Ed Haines lives in Michigan and is the previous owner of a 1986 Beechcraft A36 Bonanza equipped with inadvertent TKS Ice Protection, which he flew for over 10 years.

How did you get started in aviation?

I did drilling and oil consulting for a major oil and gas exploration company in Traverse City. They had a Beechcraft Baron, Cessna Conquest, a helicopter, and a 1979 Cessna 172. With one-and-a-half hours of training, they sold the 172 to me for about $16,000 and I started flying lessons.

Why did you choose TKS?

Although boots are an option, I didn’t really see any other option than TKS. I studied the system pretty good and saw the guys on Beechtalk really liked it. I had the TN system installed at Tornado Alley Turbo in Oklahoma and while there decided to have TKS installed right after. The turbo-normalizer and TKS are hand-in-hand systems. If you have a turbo-normalized system and don’t have TKS, you’re wasting your money somewhere.

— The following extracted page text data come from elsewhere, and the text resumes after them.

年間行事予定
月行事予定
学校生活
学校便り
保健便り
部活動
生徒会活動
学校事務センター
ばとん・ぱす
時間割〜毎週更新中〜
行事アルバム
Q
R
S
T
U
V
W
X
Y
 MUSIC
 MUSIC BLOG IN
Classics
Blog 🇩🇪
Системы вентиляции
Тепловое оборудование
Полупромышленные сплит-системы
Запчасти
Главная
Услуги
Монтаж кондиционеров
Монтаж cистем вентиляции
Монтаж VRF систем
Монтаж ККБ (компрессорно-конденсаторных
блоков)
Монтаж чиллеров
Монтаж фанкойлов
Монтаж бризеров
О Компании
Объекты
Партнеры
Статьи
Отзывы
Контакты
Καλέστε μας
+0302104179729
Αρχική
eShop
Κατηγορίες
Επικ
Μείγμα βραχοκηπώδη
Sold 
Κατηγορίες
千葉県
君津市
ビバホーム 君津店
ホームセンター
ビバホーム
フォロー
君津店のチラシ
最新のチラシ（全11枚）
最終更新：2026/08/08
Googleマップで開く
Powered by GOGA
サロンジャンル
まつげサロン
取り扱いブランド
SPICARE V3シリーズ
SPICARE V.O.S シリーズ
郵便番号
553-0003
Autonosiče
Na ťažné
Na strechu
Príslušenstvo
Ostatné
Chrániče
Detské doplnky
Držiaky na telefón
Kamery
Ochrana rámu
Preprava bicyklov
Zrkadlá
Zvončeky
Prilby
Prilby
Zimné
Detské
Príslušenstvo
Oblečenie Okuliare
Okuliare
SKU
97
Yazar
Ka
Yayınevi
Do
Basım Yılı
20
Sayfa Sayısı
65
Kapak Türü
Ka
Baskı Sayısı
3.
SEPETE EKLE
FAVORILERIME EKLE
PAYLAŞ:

What does TKS do for your mission?

Traverse City can be gloomy for about 4 months. A lot of the time that’s only in the first 2,000 feet and you’re up in blue sky. But if you don’t have an ice protection system, you’re grounded for a good portion of the year. The TKS system allowed me to take off at nearly any point.

A lot of times I went south where it would be warmer, so you’re not really concerned about ice at the destination. Your enroute time might be ice-free, but getting back in at your destination could mean flying through several thousand feet of potential ice. Many times that’s exactly what happened. But instead of being puckered up while exiting the ice, you’re stress free.

I flew with other pilots that were amazed at how good a job the system performed. We would see ice accumulate on the windscreen, and then it just rots away as the fluid streams across. The ice was trying to build, but the system wouldn’t allow it.

Any truly memorable experiences in icing with TKS?

I flew the Bonanza to Hilton Head, South Carolina one time. This was before I started going to Arizona. The pilot I flew with never had a deicing system but had flown in a couple of Cessna 182RGs. On the way home we had several thousand feet of light to moderate icing coming back into Traverse City. We turned the system on at 7,000 feet, started our descent shortly after, and entered the clouds at around 4,000 feet. Traverse City is around 600 feet sea level. The ceilings were pretty low. I just remember the smile on his face. We saw the ice trying to build on the airplane, and the system kept it clean.